In order for science students to succeed in a career, Philips recommends that they learn to think clearly and write well. “These two skills go hand in hand; being able to express complex ideas clearly and succinctly helps in any field of science or business,” he says.
Philips started at U of D as a basic researcher, and he credits former Chemistry department Chair Harry Szmant with encouraging his interest in applied chemistry. When the opportunity arose at Pfizer, Philips was confident in his ability to succeed in the industrial sector. “I’m indebted to Harry for that,” he says.
Philips is also active as the founder and president of an education foundation in Rhode Island that provides scholarships to college students and educational project grants in the local regional school system.
The emphasis on mentoring continues at UDM today. Education is a major investment, and donors increasingly realize how their support makes a difference in the life of a UDM student.
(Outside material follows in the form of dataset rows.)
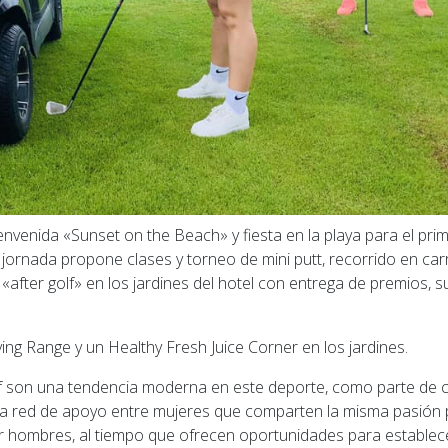
ienvenida «Sunset on the Beach» y fiesta en la playa para el pri
jornada propone clases y torneo de mini putt, recorrido en car
 «after golf» en los jardines del hotel con entrega de premios, 
iving Range y un Healthy Fresh Juice Corner en los jardines.
lf son una tendencia moderna en este deporte, como parte de 
na red de apoyo entre mujeres que comparten la misma pasión 
or hombres, al tiempo que ofrecen oportunidades para establec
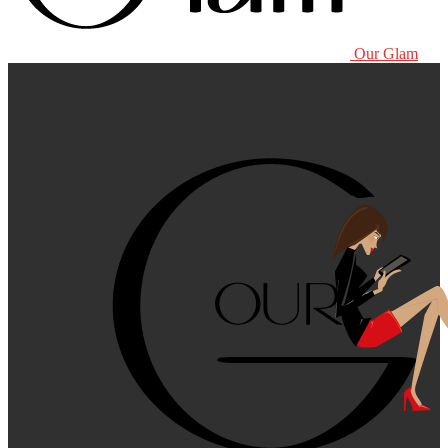
Our Glam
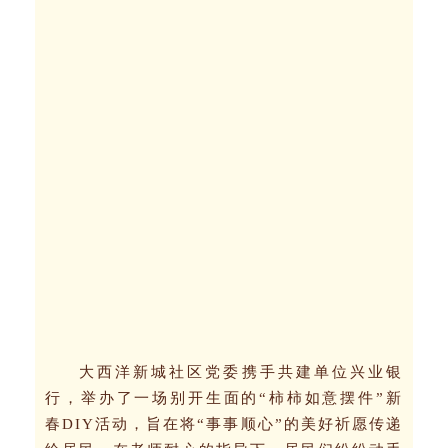
大西洋新城社区党委携手共建单位兴业银
行，举办了一场别开生面的“柿柿如意摆件”新
春DIY活动，旨在将“事事顺心”的美好祈愿传递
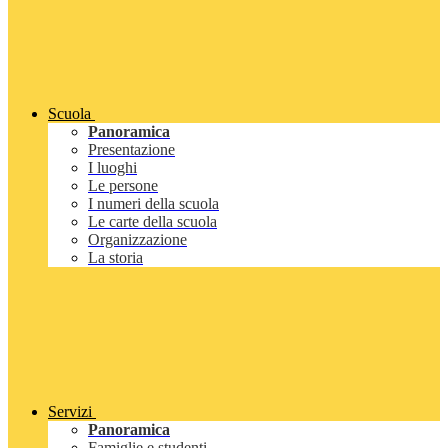
Scuola
Panoramica
Presentazione
I luoghi
Le persone
I numeri della scuola
Le carte della scuola
Organizzazione
La storia
Servizi
Panoramica
Famiglie e studenti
Through scholarships, they can help students who otherwise would have difficulty paying tuition. Students who receive scholarships give back to society by applying their knowledge base to problems and creating new solutions. “I am very pleased to have started the Kerstin DeLong Philips Endowment at the University and to have had a hand in the formation of the John A. McLean and H. Harry Szmant endowments as well.
“As a country, we are going to be short of scientific and engineering personnel—especially when competing against the Chinese and Japanese. There will always be jobs in the hard sciences and engineering,” Philips says. “To be competitive in a global economy, we need American students who are well trained in the hard sciences and engineering. Then they can pursue a variety of careers that match their skills and interests, addressing the broad challenges of the 21st Century,” he notes.